An evening with Ruth

Ruth died late last week. She was in her late 80's and not doing too well as of late. After a recent scan that showed cancer in her liver and lungs, she decided not to fight anymore. One of her last wishes was not to have a funeral or service of any kind. So, the Pastor and a couple of her friends decided that an informal carry-in dinner at the church would be OK. We hoped that she would indulge us just a little. Carolyn told the story of living next door to Ruth her entire life! Both of them grew up on Bellerive Blvd. in houses that they both would eventually live in as adults. Carolyn was the Kindergarten teacher for Ruth's daughter.
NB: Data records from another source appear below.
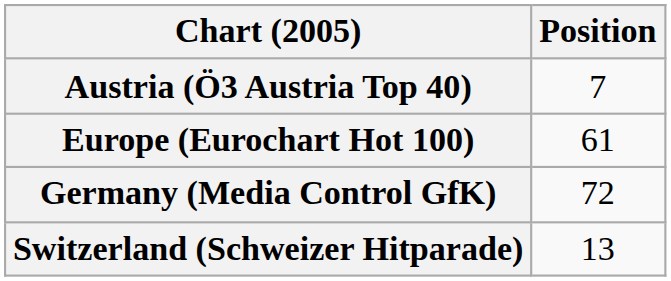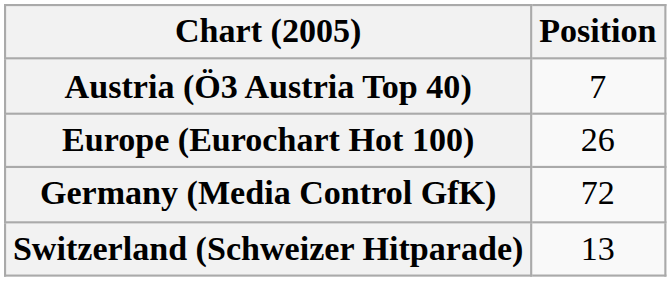Europe (Eurochart Hot 100) | Position: 61 -> 26
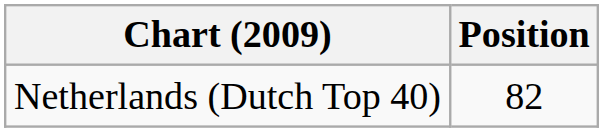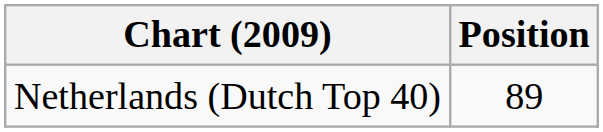Netherlands (Dutch Top 40) | Position: 82 -> 89
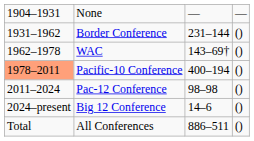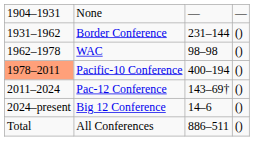WAC | column 3: 143–69† -> 98–98
Pac-12 Conference | column 3: 98–98 -> 143–69†
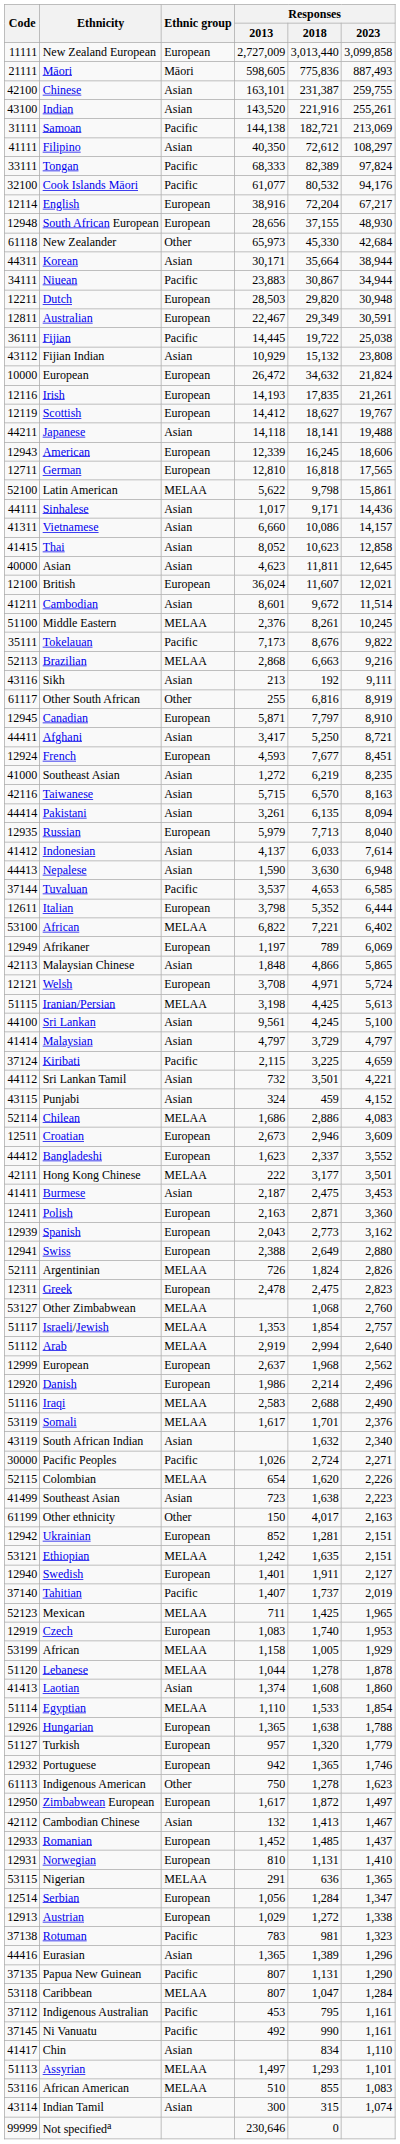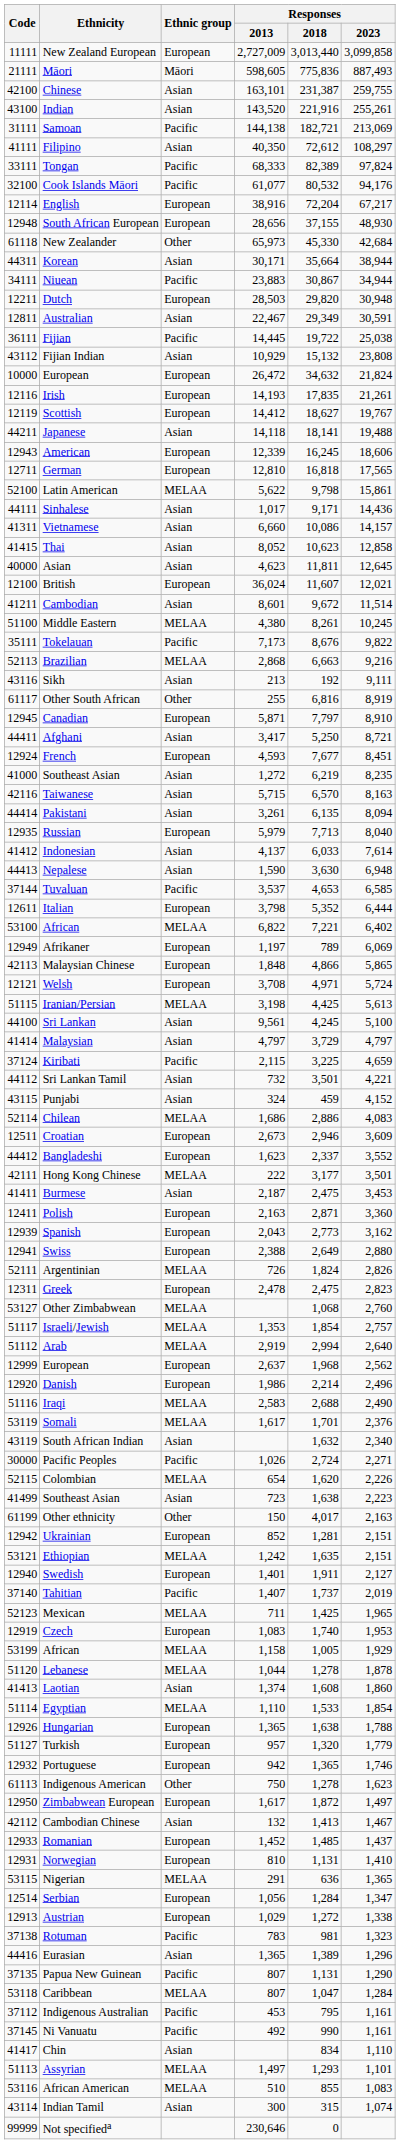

There were many more stories like that from many of the older folks; stories from 40, 50 and 60 years ago. How can I express this? I find myself bragging about living on the same street that I've grown up on, or attending the same church that I was baptized in. Big freakin' deal! Who cares? Everyone at that church has got me beat 10 times over. Ruth was humble, quiet and giving. She never spoke a cross word about anybody else. How about that? Will people say that about me at a service that I won't ask for? I'm ashamed to even be writing this; thinking of myself. I ashamed I didn't go to see her before she died. I am a fool; always thinking of myself. Goodbye, Ruth. I will always miss you on Sunday mornings. You have shown me dignity that I can barley comprehend. I will try to live a better life for having known you.